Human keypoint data
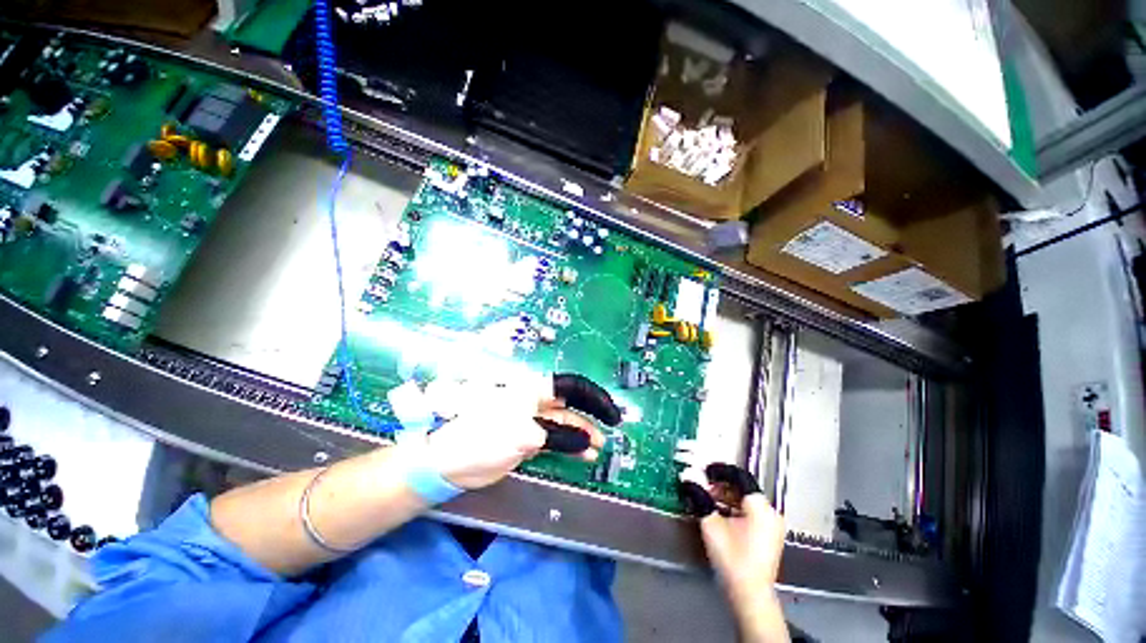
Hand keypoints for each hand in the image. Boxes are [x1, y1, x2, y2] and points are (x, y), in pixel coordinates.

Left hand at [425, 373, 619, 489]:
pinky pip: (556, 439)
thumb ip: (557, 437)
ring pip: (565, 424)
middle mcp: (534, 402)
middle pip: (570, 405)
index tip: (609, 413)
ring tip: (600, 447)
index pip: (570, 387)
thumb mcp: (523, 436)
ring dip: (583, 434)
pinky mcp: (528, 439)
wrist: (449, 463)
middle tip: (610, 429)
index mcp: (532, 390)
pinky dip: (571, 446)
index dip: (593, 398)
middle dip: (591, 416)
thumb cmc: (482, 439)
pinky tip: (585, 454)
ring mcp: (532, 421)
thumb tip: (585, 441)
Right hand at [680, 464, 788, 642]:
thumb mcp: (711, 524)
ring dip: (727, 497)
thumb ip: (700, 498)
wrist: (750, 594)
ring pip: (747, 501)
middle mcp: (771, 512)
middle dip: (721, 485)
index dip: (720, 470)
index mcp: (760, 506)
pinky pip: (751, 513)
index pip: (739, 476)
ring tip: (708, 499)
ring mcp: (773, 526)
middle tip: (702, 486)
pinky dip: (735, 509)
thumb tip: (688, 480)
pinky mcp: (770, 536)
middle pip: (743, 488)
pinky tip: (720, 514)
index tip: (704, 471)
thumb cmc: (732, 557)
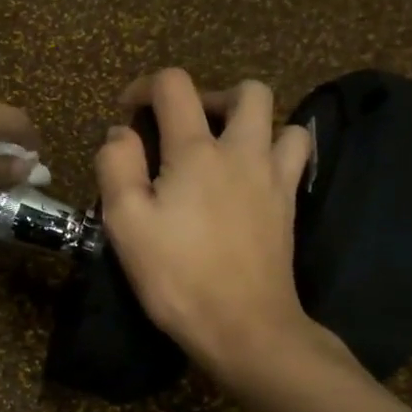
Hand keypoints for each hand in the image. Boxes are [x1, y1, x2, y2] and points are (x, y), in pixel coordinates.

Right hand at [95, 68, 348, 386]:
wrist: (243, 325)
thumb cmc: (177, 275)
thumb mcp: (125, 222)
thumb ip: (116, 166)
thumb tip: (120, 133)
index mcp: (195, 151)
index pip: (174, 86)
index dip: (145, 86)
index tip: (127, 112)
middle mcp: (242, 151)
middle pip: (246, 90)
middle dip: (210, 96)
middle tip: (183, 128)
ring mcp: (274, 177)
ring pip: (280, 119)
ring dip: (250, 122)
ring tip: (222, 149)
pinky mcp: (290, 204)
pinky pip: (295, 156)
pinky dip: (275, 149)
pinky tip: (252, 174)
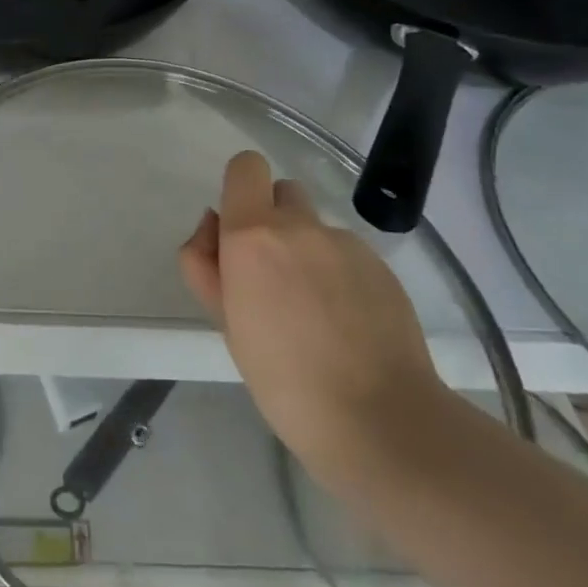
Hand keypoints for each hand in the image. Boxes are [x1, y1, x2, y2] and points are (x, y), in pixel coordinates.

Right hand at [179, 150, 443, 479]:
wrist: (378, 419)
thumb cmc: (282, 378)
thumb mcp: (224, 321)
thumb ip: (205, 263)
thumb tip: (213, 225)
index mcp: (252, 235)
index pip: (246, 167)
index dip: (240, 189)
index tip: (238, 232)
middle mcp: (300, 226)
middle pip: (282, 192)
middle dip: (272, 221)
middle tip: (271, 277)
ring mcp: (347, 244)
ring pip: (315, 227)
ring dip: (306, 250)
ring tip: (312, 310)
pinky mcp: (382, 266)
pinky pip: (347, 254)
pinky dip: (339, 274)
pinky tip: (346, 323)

* * *

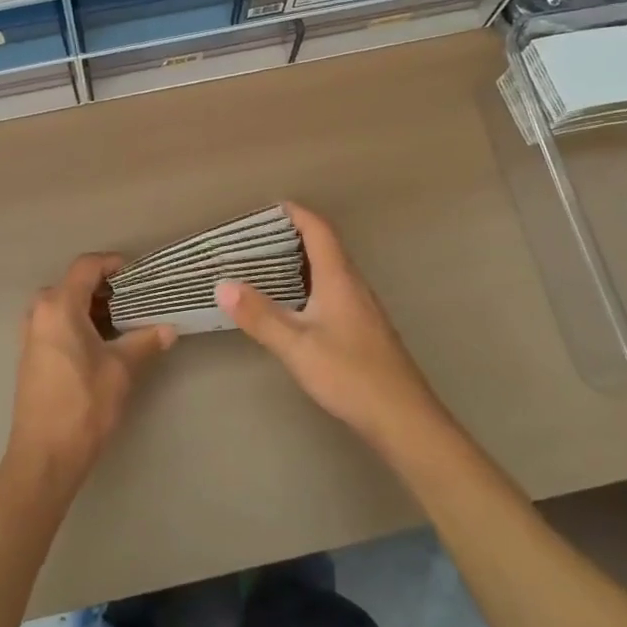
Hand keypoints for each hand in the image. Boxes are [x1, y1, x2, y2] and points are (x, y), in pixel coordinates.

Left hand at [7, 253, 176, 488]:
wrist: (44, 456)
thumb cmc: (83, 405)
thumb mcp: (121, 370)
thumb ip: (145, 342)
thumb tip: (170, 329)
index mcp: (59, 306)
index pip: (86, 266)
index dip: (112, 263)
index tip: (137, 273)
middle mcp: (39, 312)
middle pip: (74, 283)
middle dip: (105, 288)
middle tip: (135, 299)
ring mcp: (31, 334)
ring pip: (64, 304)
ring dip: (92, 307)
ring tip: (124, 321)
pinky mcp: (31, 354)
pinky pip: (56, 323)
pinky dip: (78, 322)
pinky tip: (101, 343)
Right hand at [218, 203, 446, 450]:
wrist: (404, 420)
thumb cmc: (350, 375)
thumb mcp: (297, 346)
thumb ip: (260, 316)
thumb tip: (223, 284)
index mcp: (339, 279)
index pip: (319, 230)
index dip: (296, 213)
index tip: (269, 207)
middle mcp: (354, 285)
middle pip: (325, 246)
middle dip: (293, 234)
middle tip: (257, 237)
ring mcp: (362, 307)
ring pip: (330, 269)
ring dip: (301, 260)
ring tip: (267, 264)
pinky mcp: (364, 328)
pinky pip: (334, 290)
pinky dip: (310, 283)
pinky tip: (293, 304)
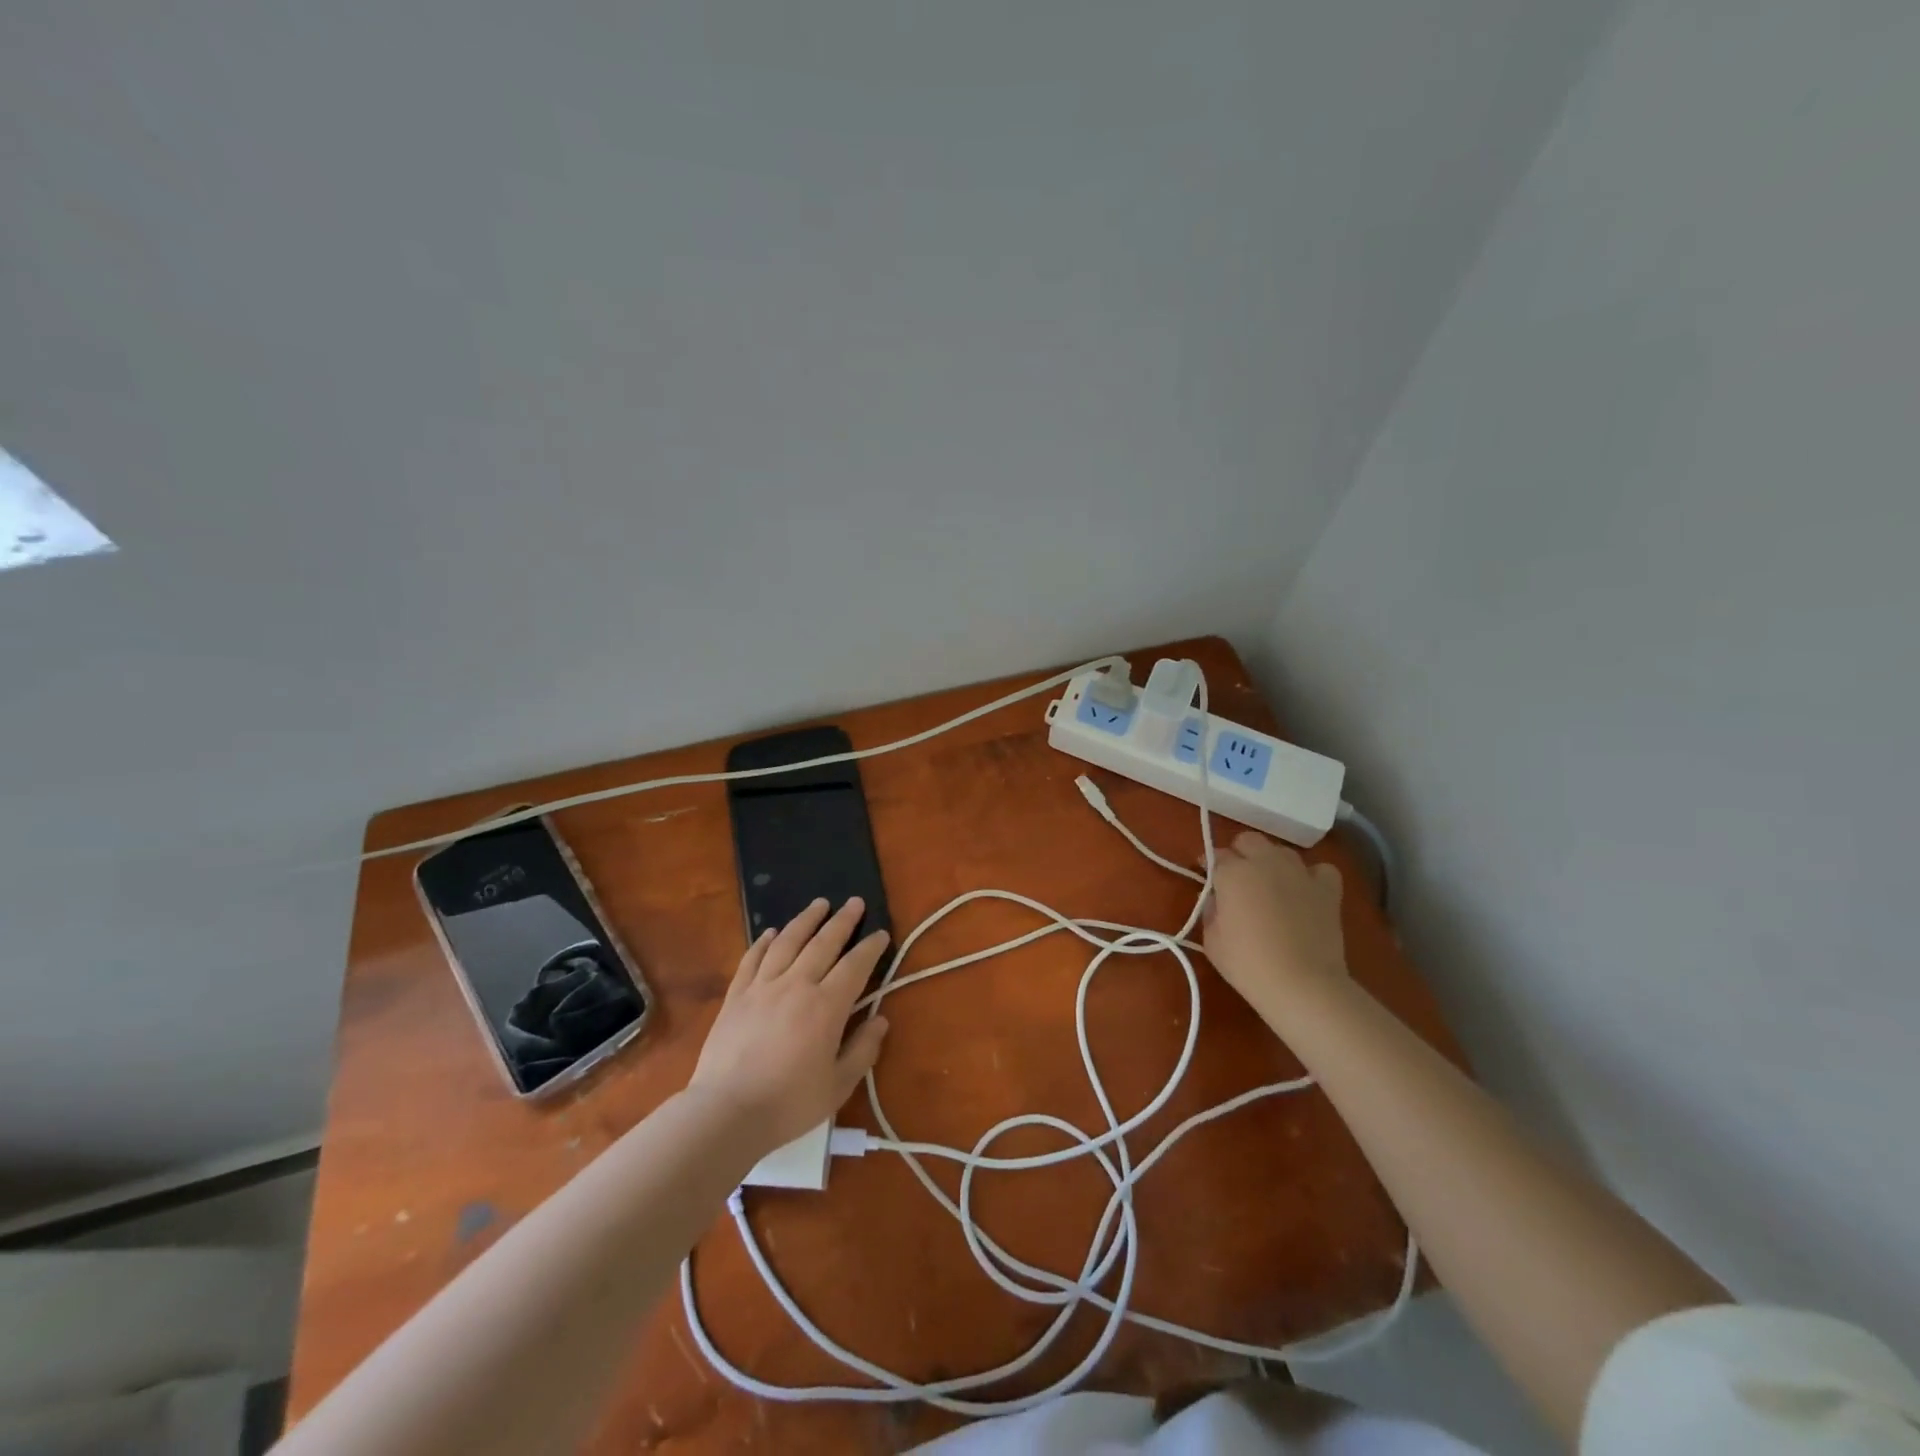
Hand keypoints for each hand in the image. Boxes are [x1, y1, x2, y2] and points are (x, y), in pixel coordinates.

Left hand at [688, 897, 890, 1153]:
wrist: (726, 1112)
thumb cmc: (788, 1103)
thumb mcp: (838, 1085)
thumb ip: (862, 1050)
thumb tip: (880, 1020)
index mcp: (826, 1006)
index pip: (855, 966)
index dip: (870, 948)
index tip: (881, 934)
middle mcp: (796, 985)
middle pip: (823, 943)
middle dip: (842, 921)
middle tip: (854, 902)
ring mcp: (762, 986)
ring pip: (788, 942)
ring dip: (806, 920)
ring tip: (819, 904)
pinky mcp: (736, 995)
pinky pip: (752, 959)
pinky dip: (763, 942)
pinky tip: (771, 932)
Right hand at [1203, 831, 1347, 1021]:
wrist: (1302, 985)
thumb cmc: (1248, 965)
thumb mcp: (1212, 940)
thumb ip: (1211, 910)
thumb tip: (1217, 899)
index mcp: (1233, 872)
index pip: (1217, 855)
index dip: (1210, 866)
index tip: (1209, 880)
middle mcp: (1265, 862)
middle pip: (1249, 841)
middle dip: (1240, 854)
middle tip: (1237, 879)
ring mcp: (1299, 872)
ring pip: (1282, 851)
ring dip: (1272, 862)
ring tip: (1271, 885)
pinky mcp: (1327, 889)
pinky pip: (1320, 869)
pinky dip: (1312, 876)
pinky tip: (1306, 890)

--

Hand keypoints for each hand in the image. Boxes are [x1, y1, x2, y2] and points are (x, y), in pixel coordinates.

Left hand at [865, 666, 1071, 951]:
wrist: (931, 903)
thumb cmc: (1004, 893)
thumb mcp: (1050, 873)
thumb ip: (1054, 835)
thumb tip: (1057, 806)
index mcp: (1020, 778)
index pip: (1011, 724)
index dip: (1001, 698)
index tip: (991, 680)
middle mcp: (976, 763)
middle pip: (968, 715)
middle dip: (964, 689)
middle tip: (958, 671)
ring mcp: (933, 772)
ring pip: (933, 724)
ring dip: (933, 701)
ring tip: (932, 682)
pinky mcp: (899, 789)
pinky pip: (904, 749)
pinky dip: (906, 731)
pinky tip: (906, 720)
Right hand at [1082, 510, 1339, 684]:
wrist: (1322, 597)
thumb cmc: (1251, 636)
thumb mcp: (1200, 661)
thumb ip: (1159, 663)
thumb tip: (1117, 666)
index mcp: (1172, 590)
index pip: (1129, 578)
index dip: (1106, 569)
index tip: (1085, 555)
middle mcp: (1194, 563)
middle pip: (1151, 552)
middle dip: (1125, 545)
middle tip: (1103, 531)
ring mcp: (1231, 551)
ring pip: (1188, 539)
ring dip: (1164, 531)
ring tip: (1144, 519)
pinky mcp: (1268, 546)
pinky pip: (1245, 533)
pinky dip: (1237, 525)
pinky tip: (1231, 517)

YOUR TASK
Return the span of lines in the data above that opens at the line with "thumb mcp: (224, 321)" and closes at the line with "pinky tip: (346, 323)", exactly, ends included, nothing else.

ANSWER SECTION
thumb mcp: (224, 321)
thumb ip: (205, 263)
thumb tip: (213, 225)
index mcp: (252, 235)
index pip: (246, 167)
index dip: (240, 189)
index tip: (238, 232)
middle mcp: (300, 226)
middle pip: (282, 192)
middle dip: (272, 221)
middle tip: (271, 277)
ring mcp: (347, 244)
ring pip: (315, 227)
ring dip: (306, 250)
ring tip: (312, 310)
pinky mcp: (382, 266)
pinky pip: (347, 254)
pinky dip: (339, 274)
pinky tip: (346, 323)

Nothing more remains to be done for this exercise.